The Lamb Tavern pub in Leadenhall Market in the City of London – on a Saturday afternoon there are very few people around, not even tourists..
’Late in the first century, a basilica (law courts) and forum (market place) built on where Leadenhall Market stands today. It is the largest such site North of the Alps and occupied an area bigger than that of Trafalgar Square.
In 1309 the Manor of Leadenhall is first listed as belonging to Sir
Hugh Neville. By 1321, the area around Leadenhall manor is a known meeting place for poulterers. They are joined, in 1397 by cheesemongers.
In 1411 the site is acquired by Richard Whittington, the mayor of London. The site grows in importance as a granary and a chapel are built to service those coming to the market.
In 1463, the beam for the tronage and weighing of wool is fixed at Leadenhall market, signigying its importance as a cntre for commerce. In 1488 it is decided that leather is sold only from Leadenhall Market.
In 1622, cutlery is made available only from Leadenhall Market.
The Great Fire of 1666 destroys much of the city of London, including parts of the market. When it is rebuilt not long after, it becomes a covered structure for the first time and is divided into the Beef Market, the Green Yard and the Herb Market.

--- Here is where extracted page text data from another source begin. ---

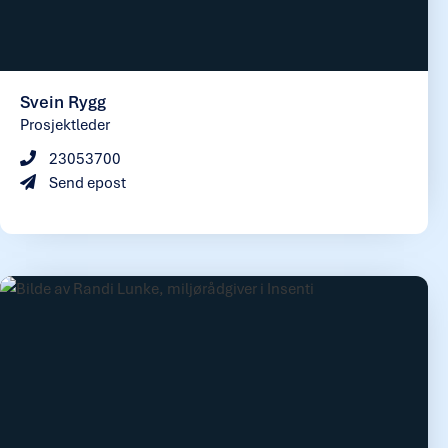
Svein Rygg
Prosjektleder
23053700
Send epost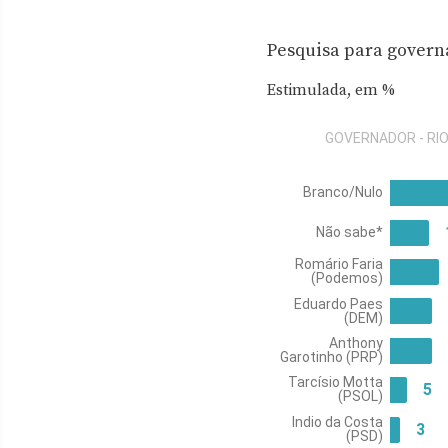
Pesquisa para governa
Estimulada, em %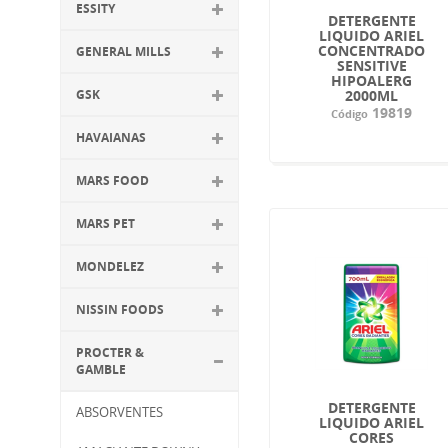
ESSITY
DETERGENTE
LIQUIDO ARIEL
CONCENTRADO
GENERAL MILLS
SENSITIVE
HIPOALERG
GSK
2000ML
19819
Código
HAVAIANAS
MARS FOOD
MARS PET
MONDELEZ
NISSIN FOODS
PROCTER &
GAMBLE
DETERGENTE
ABSORVENTES
LIQUIDO ARIEL
CORES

The building is knocked down again in 1881 and redesigned by Sir Horace Jones (architect of Billingsgate and Smithfield Markets). Wrought iron and glass replace the previous stone structure.
In 1991, Leadenhall Market was extensively restored.
Hollywood notices the charms of Leadenhall in 2001 when it is used as Diagon Alley in Harry Potter and the Philosopher’s Stone.’